Dennis: About 15 or 16 there was more than that before but in the 1950’s about 15.
Interviewer – Barbara: 15 boats.
Dennis: They started from about boats 17 – 18 foot up to 32 foot something like that. The Winifred and The Blue Moss which ended up in Jan’s Father’s yard in the pig’s house.
Janet: Lovely pig’s house that was.
Dennis: Canadian Lifeboat
Janet: Wasn’t it a lifeboat off one of the Liners.
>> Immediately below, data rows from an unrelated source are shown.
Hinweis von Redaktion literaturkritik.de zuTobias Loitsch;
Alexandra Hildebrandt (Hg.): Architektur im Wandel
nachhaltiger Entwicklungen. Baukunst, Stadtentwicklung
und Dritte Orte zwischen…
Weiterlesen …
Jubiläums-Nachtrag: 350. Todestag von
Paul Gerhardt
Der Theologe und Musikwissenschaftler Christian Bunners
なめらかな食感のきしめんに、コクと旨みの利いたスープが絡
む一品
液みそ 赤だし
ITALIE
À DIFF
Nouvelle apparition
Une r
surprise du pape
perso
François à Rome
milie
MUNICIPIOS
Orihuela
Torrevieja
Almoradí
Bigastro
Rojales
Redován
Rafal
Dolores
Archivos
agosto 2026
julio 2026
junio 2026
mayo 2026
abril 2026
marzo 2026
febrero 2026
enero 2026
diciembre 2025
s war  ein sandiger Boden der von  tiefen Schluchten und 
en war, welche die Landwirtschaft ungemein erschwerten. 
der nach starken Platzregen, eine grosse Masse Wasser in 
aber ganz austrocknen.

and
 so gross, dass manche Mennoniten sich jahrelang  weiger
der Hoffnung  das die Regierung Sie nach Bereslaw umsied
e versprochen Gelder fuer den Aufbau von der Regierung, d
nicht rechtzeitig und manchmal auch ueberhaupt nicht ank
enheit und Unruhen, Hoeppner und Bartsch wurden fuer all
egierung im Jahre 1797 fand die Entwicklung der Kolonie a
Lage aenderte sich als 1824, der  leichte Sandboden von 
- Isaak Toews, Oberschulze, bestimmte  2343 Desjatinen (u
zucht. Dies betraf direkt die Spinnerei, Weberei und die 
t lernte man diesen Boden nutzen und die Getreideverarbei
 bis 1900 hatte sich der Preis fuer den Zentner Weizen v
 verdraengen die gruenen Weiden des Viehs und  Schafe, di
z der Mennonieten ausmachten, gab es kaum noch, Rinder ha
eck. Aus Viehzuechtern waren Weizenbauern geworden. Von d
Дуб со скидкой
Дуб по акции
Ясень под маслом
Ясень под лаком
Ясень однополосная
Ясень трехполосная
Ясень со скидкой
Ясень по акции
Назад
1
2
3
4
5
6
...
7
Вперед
Dennis: I think it was fairly big boat wasn’t it double diagonal wasn’t it, you know when the planks are that way (Dennis is crossing his arms) as opposed to being clinker or carval
Janet: I think somebody said once it was the lifeboat off the Lusitania
Dennis: could have been, Billy Pom Pom bought her and I think Fred Ball fitted her up.
Janet: Fred Ball did. When they put the housing on the top, didn’t it make it top heavy.
Dennis: She only had a little tiny wheelhouse. I got a picture over here somewhere. See she rolled, lifeboats are like that there (Dennis is showing with his hands a rounded bottom to the boat) but you can stop that you can put ballast in the bottom. They had these pig irons, they had bleddy great lumps of pig iron with hessian underneath ’em otherwise they would rust the wood out, put ’em the bottom on boards, they would move the ballast from one to the other. Course then when they went herring fishing they had to take all the ballast out, because the weight of the nets replaced the ballast weight, they were always damp all the time.